Notes: Giles making slow recovery
San Diego outfielder will not make timely return from DL
WASHINGTON -- In a perfect world, Brian Giles would have been able to run pain-free on his right knee and would be looking forward to rejoining the team in time for the start of its three-game series against the Dodgers on Tuesday at PETCO Park.
But Giles, who hasn't played in a game since May 19 because of a nagging bone bruise in his right knee, won't be coming off the disabled list when he's eligible to on Tuesday, and as it stands, there's no timetable for his return.
"I think it's more of a significant injury," Giles said on Sunday. "I'm trying to get to where it's [the pain] tolerable."
So far, Giles isn't there yet. He had hoped to do some running in Washington to test the knee that he believes he first injured in April in Chicago. It's an injury that progressively got worse, landing him on the disabled list retroactive to May 20.
Giles has been told by the Padres training staff that there's typically a six-week healing process with injuries similar to the one that he has. But each injury is different and bone bruises can be unpredictable.
Former Padres second baseman Bret Boone suffered a similar injury in 2000 and missed the final five weeks of the season.
····················
EXERCISE SET =>
a) Copy everything in the article on Giles's knee from "Notes: Giles making" down to "at PETCO Park.".
b) In the article on Giles's knee, what has kept Giles out of games since May 19?
c) Decide whether each statement agrees with the article on Giles's knee, answering yes or no and quoting the deciding words: (i) Giles will come off the disabled list on Tuesday. (ii) Giles believes he first injured the knee in April in Chicago. (iii) Bret Boone missed the final five weeks of the 2000 season.

Saved data entries:
····················
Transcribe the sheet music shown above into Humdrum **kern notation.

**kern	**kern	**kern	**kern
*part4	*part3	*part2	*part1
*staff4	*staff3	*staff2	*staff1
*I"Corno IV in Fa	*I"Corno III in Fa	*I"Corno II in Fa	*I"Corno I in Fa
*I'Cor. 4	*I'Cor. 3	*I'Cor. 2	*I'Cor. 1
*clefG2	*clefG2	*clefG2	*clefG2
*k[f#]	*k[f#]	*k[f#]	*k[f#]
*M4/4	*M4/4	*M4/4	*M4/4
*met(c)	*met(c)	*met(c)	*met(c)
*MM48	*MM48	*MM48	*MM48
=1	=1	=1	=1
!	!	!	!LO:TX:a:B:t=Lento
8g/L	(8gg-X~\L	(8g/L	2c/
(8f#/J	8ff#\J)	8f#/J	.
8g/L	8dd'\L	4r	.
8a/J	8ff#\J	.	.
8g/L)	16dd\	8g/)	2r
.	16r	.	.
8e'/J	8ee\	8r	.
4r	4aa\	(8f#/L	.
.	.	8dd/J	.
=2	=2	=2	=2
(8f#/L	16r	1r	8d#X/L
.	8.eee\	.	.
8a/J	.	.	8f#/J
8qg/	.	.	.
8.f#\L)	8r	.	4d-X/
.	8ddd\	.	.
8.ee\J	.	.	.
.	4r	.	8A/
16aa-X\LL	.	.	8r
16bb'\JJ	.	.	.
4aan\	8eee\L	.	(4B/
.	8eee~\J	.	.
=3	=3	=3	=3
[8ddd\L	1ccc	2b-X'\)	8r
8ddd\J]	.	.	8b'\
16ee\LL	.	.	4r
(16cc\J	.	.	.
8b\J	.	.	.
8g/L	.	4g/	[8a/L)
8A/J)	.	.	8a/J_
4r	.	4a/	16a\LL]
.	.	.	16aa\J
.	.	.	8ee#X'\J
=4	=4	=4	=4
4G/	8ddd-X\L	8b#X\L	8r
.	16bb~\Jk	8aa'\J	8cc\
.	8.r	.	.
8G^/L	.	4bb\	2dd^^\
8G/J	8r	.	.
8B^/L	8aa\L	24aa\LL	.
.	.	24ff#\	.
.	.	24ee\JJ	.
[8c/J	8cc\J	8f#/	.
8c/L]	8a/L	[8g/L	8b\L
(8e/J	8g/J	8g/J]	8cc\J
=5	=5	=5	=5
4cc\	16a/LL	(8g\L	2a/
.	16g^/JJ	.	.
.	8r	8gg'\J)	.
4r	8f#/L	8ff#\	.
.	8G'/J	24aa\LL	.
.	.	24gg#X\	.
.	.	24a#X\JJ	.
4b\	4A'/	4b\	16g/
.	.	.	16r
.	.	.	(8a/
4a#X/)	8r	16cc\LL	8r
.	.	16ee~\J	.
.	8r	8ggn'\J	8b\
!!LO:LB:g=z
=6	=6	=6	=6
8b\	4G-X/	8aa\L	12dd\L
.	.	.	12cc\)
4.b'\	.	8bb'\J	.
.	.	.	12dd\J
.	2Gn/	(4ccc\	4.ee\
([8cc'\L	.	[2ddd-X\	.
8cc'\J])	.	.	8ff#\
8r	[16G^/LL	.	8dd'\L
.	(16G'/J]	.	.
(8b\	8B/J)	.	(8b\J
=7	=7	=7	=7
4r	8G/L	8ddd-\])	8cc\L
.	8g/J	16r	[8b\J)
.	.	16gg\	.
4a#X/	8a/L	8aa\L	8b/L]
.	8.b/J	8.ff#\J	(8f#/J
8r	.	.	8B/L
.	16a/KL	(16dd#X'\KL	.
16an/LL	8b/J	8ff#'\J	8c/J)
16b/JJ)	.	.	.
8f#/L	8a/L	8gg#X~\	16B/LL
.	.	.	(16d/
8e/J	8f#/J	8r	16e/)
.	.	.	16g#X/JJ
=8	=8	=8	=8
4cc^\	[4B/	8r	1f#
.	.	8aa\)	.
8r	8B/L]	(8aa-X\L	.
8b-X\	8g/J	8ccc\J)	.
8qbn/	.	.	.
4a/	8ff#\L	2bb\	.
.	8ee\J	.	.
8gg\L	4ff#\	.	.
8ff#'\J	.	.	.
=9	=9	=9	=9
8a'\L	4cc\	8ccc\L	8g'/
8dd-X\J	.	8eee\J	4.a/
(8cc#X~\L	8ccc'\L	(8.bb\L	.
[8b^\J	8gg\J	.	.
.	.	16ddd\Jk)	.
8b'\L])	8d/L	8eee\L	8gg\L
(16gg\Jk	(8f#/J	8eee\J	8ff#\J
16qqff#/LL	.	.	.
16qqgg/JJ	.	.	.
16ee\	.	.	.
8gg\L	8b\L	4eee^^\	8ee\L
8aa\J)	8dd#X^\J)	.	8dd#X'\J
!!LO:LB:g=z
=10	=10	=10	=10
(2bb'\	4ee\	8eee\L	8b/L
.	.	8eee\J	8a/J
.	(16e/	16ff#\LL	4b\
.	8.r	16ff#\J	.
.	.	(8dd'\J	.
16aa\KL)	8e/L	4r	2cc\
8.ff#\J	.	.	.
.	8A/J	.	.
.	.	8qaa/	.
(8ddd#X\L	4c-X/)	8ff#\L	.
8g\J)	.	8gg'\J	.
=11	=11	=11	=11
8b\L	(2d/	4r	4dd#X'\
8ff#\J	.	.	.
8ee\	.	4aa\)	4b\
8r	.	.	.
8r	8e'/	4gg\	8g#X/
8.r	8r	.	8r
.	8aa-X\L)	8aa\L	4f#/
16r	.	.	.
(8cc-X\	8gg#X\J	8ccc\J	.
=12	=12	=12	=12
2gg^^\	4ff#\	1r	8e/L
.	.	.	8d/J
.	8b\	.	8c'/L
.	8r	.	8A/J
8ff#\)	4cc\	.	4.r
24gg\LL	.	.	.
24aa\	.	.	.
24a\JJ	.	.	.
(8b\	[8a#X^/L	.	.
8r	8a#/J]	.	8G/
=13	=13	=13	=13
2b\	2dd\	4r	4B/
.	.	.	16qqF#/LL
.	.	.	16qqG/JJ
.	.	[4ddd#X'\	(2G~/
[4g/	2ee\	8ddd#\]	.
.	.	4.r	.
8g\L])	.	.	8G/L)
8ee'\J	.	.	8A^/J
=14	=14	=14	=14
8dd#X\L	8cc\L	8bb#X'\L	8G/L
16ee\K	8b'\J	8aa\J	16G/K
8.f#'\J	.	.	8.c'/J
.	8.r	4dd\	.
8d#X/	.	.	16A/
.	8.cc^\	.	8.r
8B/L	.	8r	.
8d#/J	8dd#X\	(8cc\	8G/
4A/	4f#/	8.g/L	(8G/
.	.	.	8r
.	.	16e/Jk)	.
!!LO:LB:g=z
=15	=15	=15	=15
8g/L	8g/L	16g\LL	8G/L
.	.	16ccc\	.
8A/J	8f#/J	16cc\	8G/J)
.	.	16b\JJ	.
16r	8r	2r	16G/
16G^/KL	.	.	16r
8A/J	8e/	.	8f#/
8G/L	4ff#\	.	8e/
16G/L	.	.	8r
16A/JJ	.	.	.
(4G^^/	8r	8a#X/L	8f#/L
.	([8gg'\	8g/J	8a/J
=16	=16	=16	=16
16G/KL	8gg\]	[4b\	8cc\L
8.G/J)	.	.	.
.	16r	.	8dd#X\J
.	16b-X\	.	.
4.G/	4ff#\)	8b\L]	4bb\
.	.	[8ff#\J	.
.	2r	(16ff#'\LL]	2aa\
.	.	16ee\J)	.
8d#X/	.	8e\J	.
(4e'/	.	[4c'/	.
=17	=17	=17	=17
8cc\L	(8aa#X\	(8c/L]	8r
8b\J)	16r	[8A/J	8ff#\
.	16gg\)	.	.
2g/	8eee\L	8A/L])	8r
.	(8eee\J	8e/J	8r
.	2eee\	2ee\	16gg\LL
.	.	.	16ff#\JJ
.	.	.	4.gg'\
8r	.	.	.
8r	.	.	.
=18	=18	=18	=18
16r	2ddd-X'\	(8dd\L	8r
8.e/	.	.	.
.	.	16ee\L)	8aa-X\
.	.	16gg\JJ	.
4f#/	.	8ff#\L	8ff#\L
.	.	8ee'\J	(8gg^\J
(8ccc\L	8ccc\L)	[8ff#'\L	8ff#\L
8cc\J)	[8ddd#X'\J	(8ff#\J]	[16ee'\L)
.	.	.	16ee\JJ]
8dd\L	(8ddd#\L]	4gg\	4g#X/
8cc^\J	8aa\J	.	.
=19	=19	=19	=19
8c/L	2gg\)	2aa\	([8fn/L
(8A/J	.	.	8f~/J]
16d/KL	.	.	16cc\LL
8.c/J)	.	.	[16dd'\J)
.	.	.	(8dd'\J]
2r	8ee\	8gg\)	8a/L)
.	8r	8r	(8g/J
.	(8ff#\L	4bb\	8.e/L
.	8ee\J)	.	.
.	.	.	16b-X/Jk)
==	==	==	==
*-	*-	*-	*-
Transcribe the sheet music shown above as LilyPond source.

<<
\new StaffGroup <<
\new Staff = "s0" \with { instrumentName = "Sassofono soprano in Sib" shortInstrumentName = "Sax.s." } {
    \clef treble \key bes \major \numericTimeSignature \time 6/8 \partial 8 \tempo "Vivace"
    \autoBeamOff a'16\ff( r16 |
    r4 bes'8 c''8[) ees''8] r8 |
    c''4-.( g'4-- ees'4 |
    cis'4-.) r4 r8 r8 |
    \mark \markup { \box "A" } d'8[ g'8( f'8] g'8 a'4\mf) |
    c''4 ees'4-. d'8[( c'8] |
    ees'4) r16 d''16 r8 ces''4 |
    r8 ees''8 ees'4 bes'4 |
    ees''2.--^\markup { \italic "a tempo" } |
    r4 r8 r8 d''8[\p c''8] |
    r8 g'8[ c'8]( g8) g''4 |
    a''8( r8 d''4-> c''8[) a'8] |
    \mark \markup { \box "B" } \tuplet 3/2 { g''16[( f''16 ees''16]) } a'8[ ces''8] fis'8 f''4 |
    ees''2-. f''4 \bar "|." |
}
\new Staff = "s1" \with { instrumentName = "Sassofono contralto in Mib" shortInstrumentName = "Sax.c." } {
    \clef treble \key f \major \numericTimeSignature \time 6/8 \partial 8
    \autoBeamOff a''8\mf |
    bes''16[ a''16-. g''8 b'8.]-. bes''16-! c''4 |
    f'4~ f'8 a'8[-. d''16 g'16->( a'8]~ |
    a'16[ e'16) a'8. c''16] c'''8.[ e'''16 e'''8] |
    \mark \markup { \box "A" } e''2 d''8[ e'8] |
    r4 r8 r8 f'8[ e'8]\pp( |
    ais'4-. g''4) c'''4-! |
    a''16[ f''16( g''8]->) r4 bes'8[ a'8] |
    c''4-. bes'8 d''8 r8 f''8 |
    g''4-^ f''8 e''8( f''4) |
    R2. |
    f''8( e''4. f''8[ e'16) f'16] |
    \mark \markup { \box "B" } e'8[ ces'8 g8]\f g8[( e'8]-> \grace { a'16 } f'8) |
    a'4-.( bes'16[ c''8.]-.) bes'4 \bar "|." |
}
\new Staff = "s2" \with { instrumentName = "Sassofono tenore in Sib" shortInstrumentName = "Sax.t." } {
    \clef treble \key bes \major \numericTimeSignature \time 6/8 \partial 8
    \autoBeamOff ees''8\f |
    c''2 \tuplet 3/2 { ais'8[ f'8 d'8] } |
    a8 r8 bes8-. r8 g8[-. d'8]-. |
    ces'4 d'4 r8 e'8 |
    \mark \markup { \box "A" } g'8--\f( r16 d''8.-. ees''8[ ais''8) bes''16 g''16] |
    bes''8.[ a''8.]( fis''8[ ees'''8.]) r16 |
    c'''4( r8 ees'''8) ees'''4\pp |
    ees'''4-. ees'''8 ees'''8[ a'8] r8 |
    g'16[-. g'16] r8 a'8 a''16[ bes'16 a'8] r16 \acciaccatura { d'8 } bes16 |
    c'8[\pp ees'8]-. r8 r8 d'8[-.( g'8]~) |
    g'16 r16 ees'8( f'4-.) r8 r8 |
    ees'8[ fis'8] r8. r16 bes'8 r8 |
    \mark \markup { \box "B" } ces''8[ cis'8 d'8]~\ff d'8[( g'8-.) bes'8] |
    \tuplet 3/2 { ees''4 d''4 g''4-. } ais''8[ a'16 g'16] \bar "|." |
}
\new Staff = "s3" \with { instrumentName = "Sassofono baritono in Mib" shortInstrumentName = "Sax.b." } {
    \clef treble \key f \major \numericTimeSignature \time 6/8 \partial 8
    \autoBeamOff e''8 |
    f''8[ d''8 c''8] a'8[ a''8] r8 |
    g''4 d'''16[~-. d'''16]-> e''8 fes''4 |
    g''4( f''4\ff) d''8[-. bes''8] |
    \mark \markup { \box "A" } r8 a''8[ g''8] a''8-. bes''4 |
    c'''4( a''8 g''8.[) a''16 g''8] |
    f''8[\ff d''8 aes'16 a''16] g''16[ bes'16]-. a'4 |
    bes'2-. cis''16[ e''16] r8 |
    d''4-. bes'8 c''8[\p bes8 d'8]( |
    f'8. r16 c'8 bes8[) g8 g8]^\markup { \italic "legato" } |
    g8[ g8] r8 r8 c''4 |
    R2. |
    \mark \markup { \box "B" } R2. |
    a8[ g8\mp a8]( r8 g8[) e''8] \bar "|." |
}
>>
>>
····················
SOLUTIONS FOR EACH TASK =>
a)
Notes: Giles making slow recovery
San Diego outfielder will not make timely return from DL
WASHINGTON -- In a perfect world, Brian Giles would have been able to run pain-free on his right knee and would be looking forward to rejoining the team in time for the start of its three-game series against the Dodgers on Tuesday at PETCO Park.

b) A nagging bone bruise in his right knee.

c)
(i) No: "won't be coming off the disabled list when he's eligible to on Tuesday"
(ii) Yes: "the knee that he believes he first injured in April in Chicago"
(iii) Yes: "suffered a similar injury in 2000 and missed the final five weeks of the season"